__Direction__: Reproduce every line of text in the records below, character for character. Leave out the pictures.

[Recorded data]
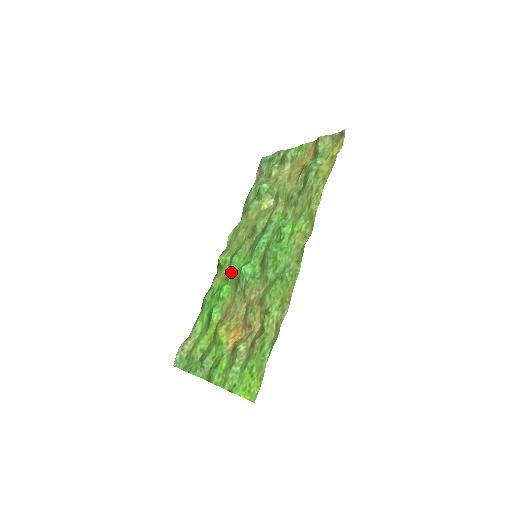
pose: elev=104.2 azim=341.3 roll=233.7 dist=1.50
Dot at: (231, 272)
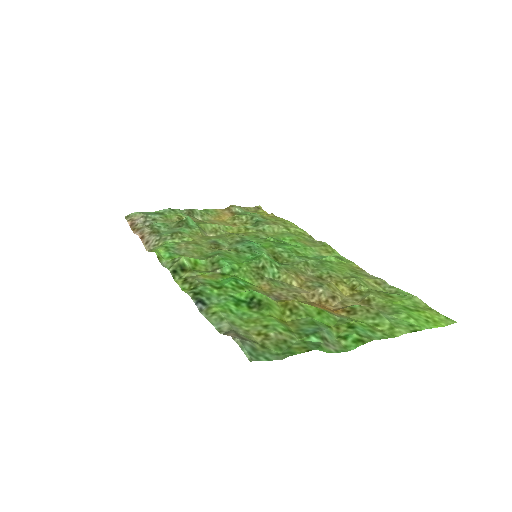
Dot at: (234, 265)
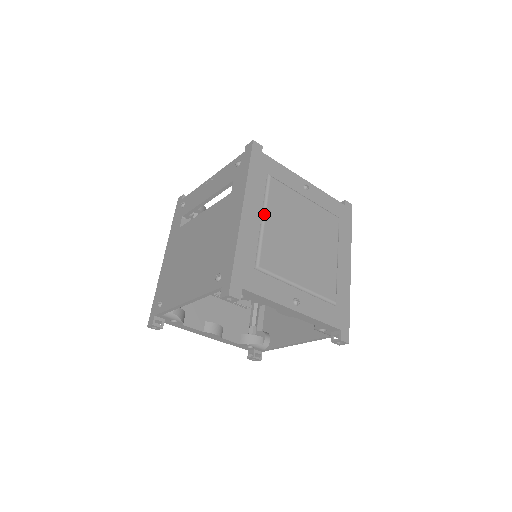
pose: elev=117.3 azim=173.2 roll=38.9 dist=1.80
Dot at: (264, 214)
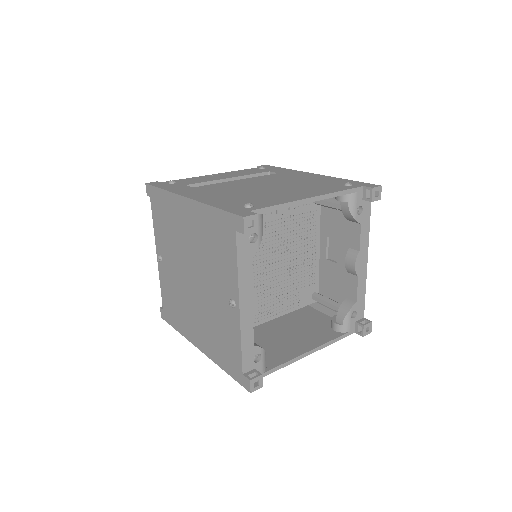
Dot at: occluded
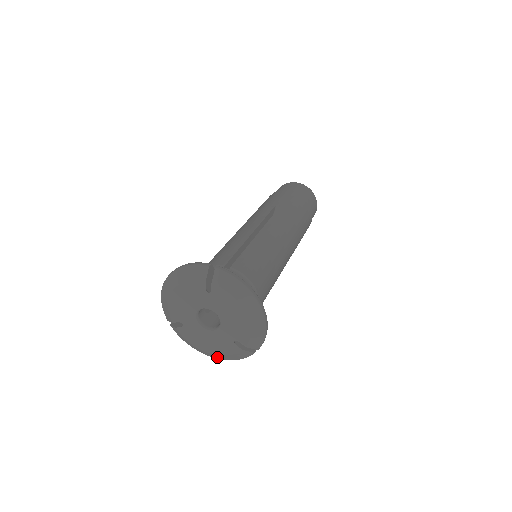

__Answer to this exercise__:
pose: elev=104.2 azim=341.3 roll=233.7 dist=1.50
Dot at: (231, 272)
Dot at: (234, 265)
pose: elev=117.3 azim=173.2 roll=38.9 dist=1.80
Dot at: (264, 214)
Dot at: occluded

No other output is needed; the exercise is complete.